こうしたガードレール(制約)があることで、AIの暴走(ハルシネーションや現実離れした提案)を防ぐことができます。
第3層:背景(Background)
AIは「文脈の孤児」です。あなたの会社だけのローカルな情報を与えましょう。
- 方法: 過去のメールのやり取り、議事録の抜粋、プロジェクトの経緯などを、「以下は参考資料です」と区切って貼り付ける。
これにより、どこにでも当てはまる一般論ではなく、「あなたの会社のための具体策」が生まれます。
第4層:タスク(Task)
最後は具体的な作業指示です。ここでのポイントは「動詞の解像度を上げる」こと。
「要約して」という言葉一つでも、人によってイメージは異なります。
- 悪い例: この議事録を要約して。
- 良い例: 議事録から「決定事項」と「ToDo」のみを抽出し、担当者と期限を明記した上で、マークダウン形式の表でリスト化してください。
ここまで定義すれば、AIが迷う余地はありません。
それでも思いつかない時は「ソクラテス」になってもらう
「4層モデルを毎回考えるのは大変そう……」
「そもそも自分が何をしたいかモヤモヤしている」
そんな時は、AIに質問させましょう。
「私の要望はまだ漠然としています。最高のアウトプットを作るために、あなたが知るべきこと、私に確認すべきことを質問リストにしてください」
と指示するのです。これはソクラテスの「産婆術」と同じ原理です。
AIからの質問(ターゲットは? 制約は?)に答えていくだけで、自然と最強のプロンプトが完成し、あなた自身の思考も整理されていきます。

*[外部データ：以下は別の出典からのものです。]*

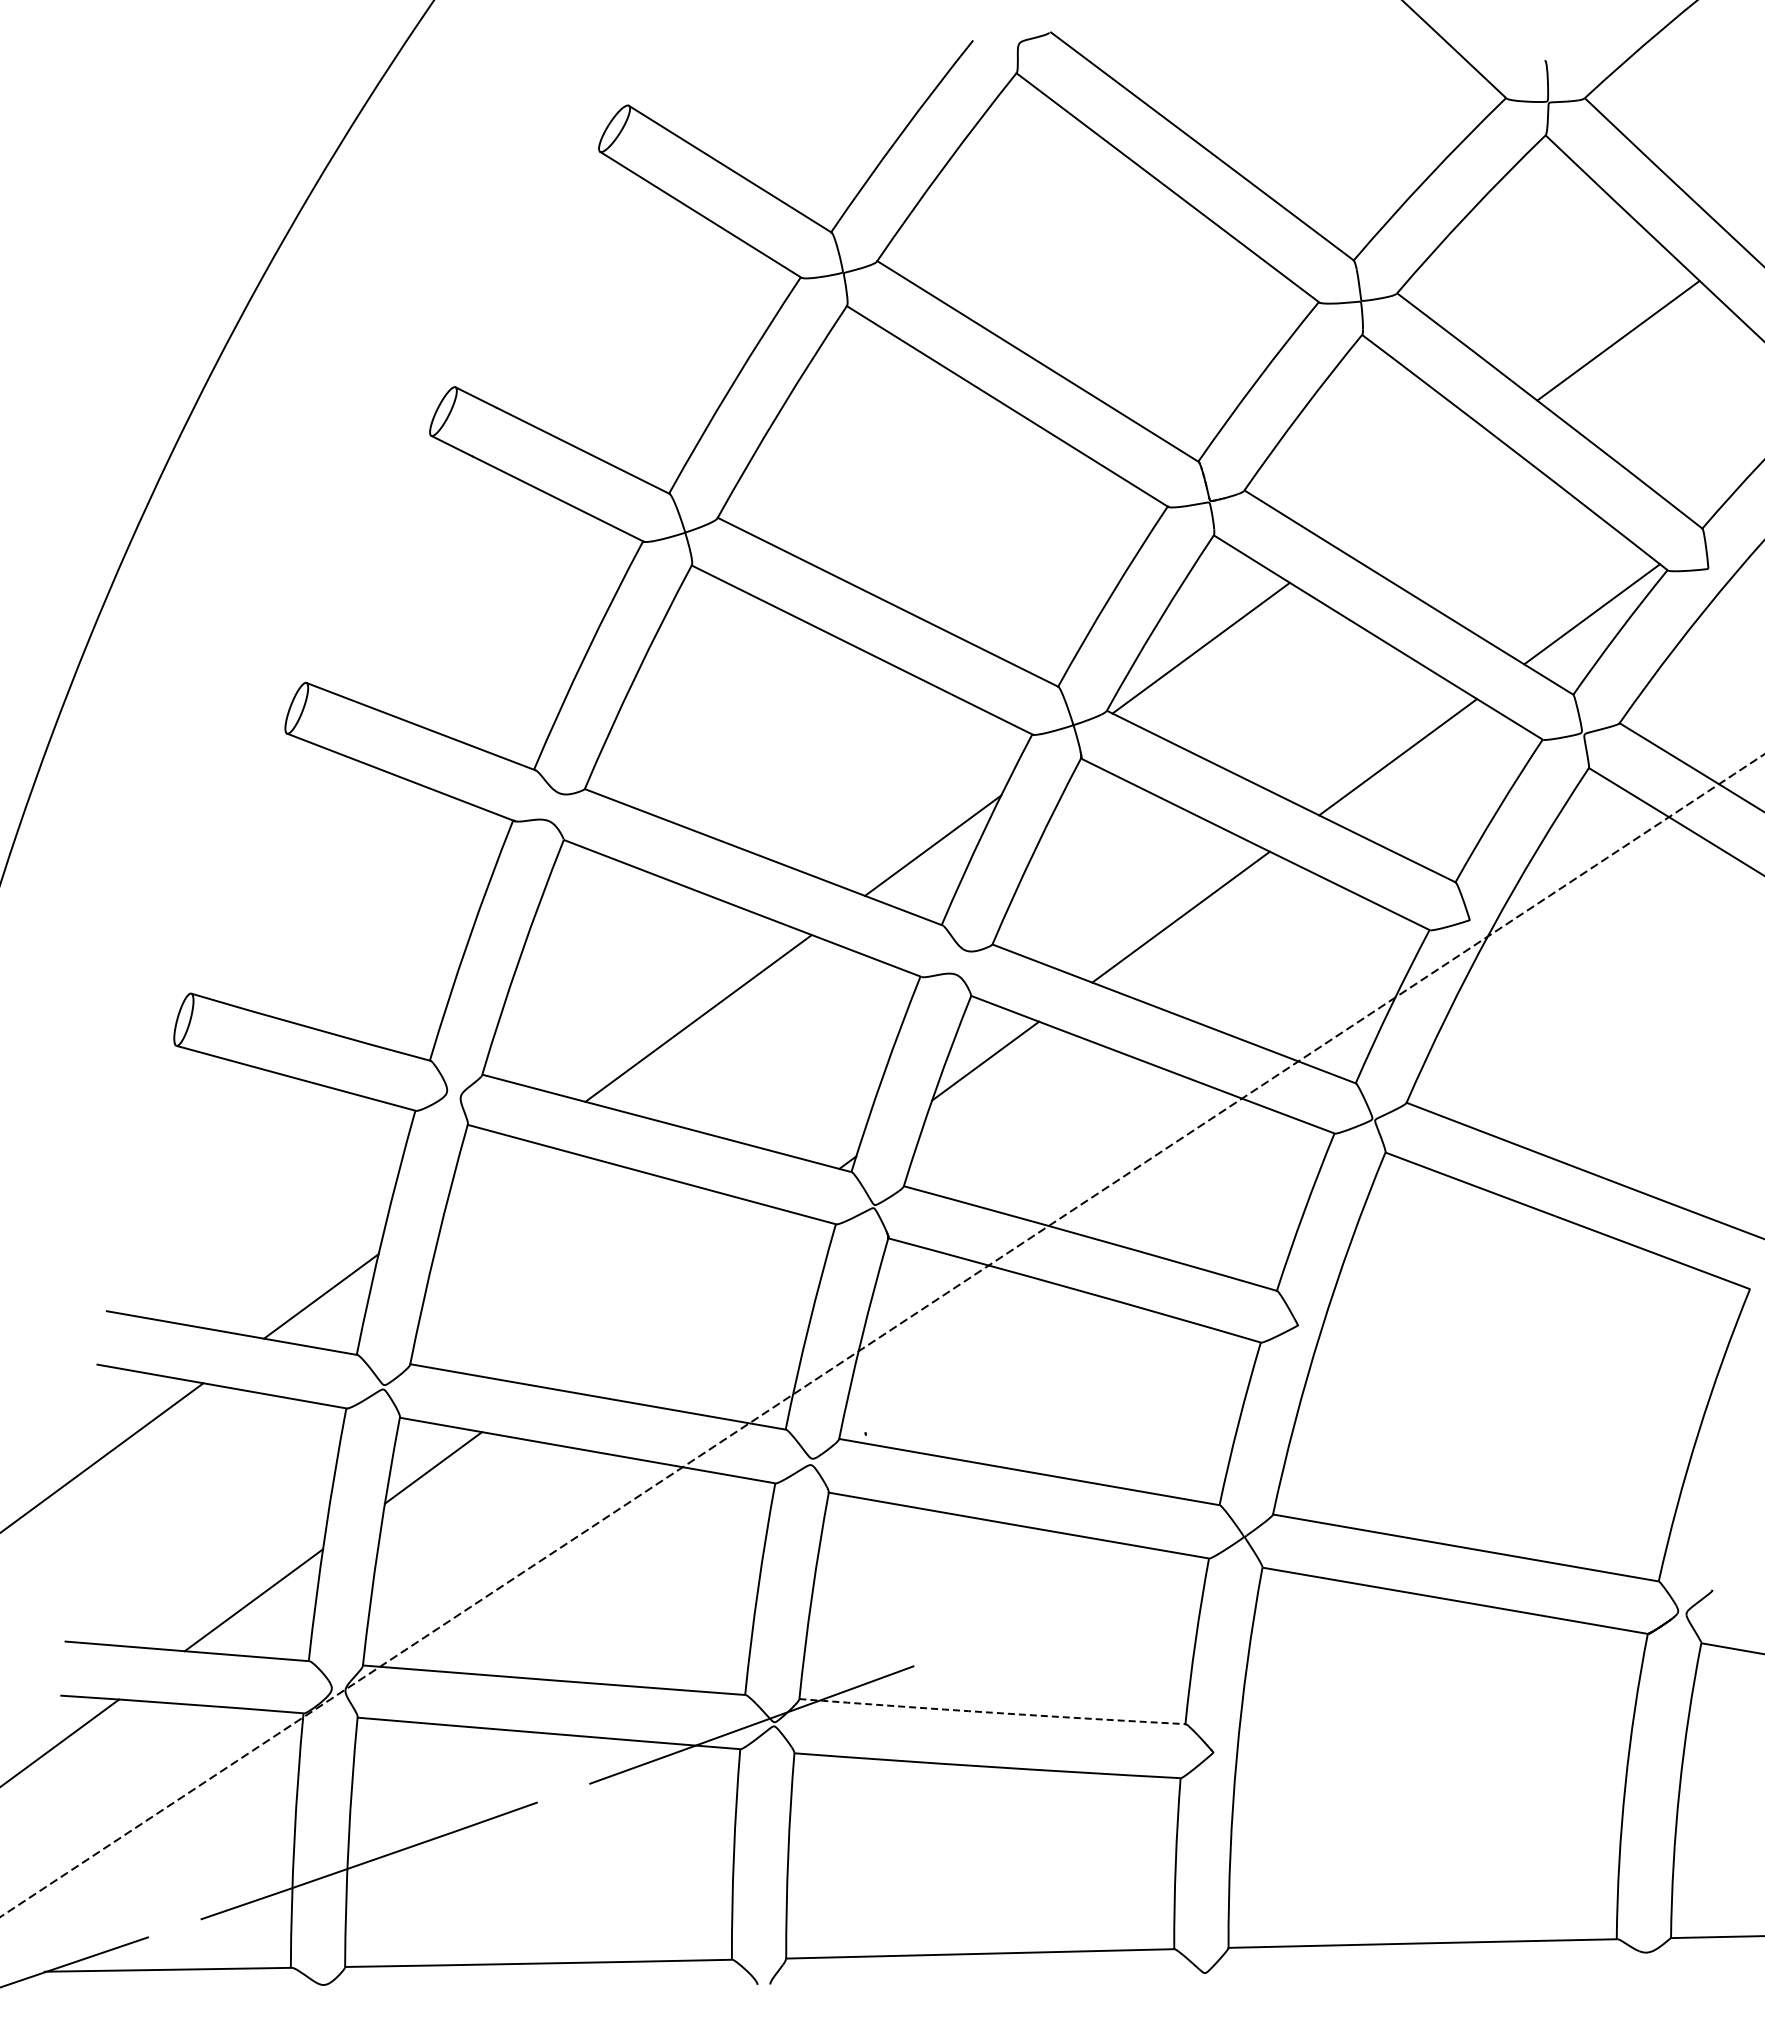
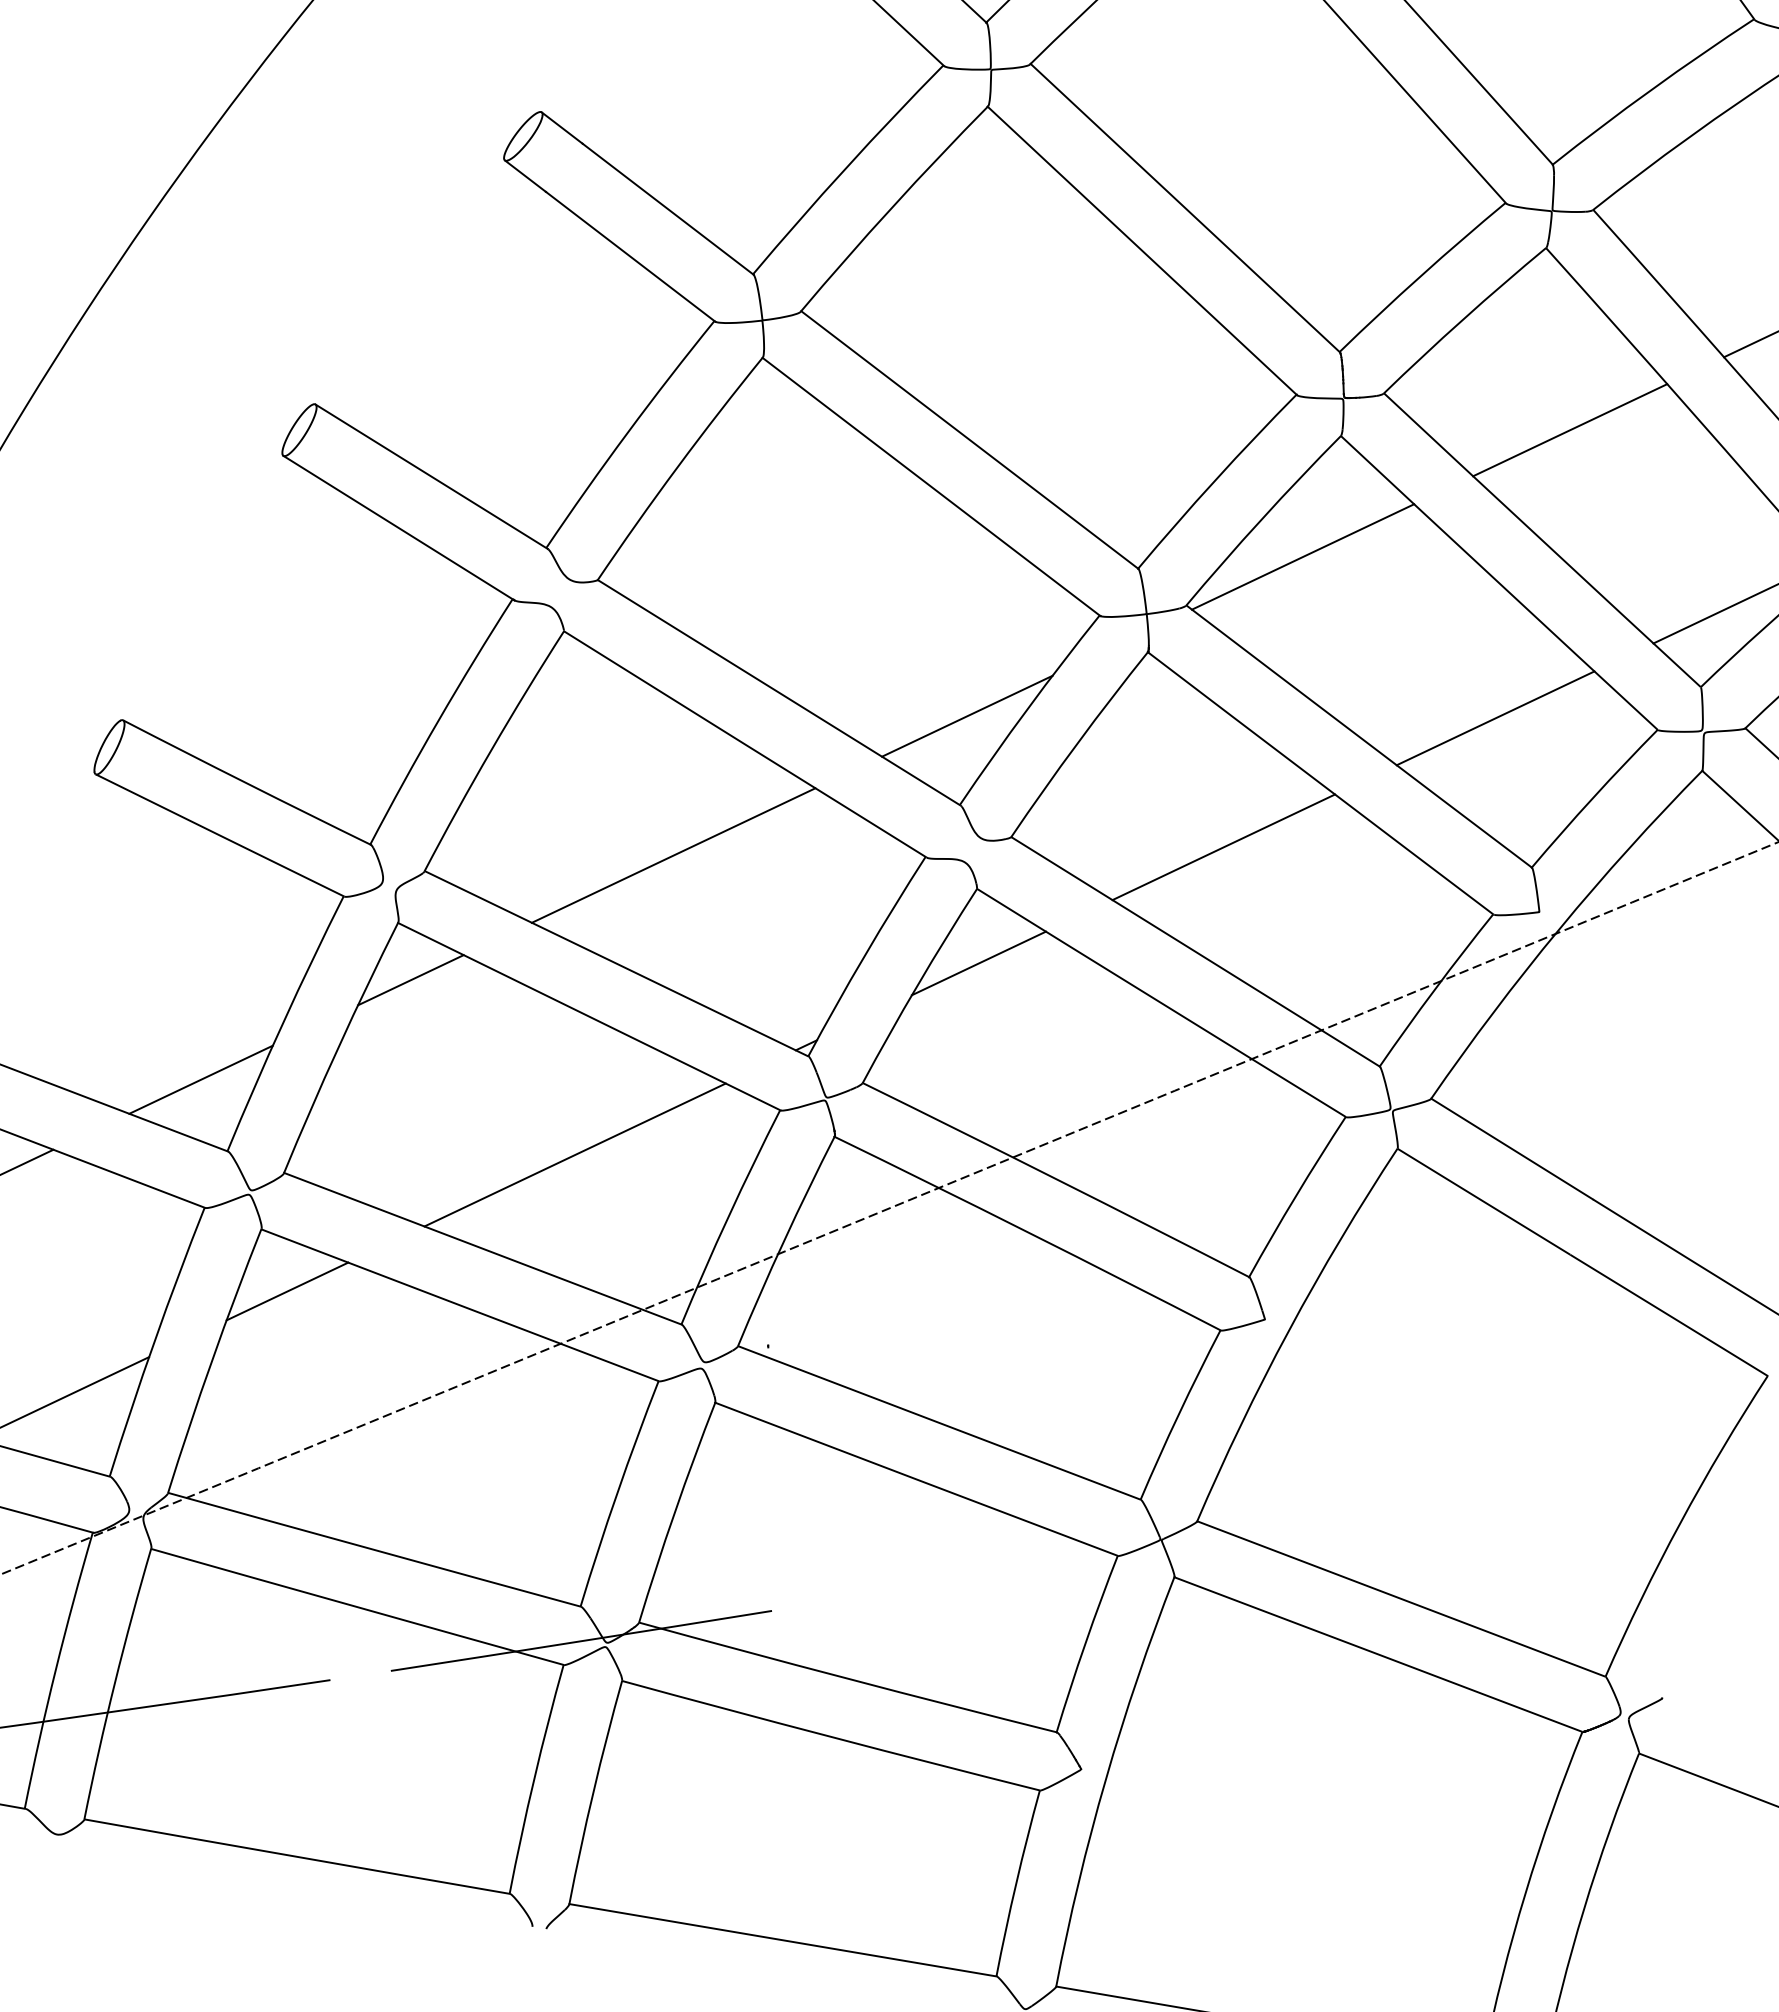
line: (1414, 490) -> (1570, 429), added
line: (488, 1172) -> (410, 979), added
line: (662, 1298) -> (574, 1154), added
arc: (992, 1712) -> (847, 1678), dashed -> solid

まとめ:操作者(オペレーター)から設計者(アーキテクト)へ
これからの時代、人間に求められるのはAIをただ操作するスキルではありません。AIがパフォーマンスを発揮できる環境を整える「設計力」です。
AIへの指示を明確にすることは、自分自身の思考の曖昧さをなくす訓練にもなります。
将来的には、AIが空気を読んで勝手に動いてくれる時代が来るかもしれません。しかし、そうなったとしても最後に残る人間の仕事は「意図(インテンション)」を持つことです。
「そもそも、自分は何を成し遂げたいのか?」
この根本的な「問い」を立てることこそが、私たち人間にしかできない、最も重要な仕事なのです。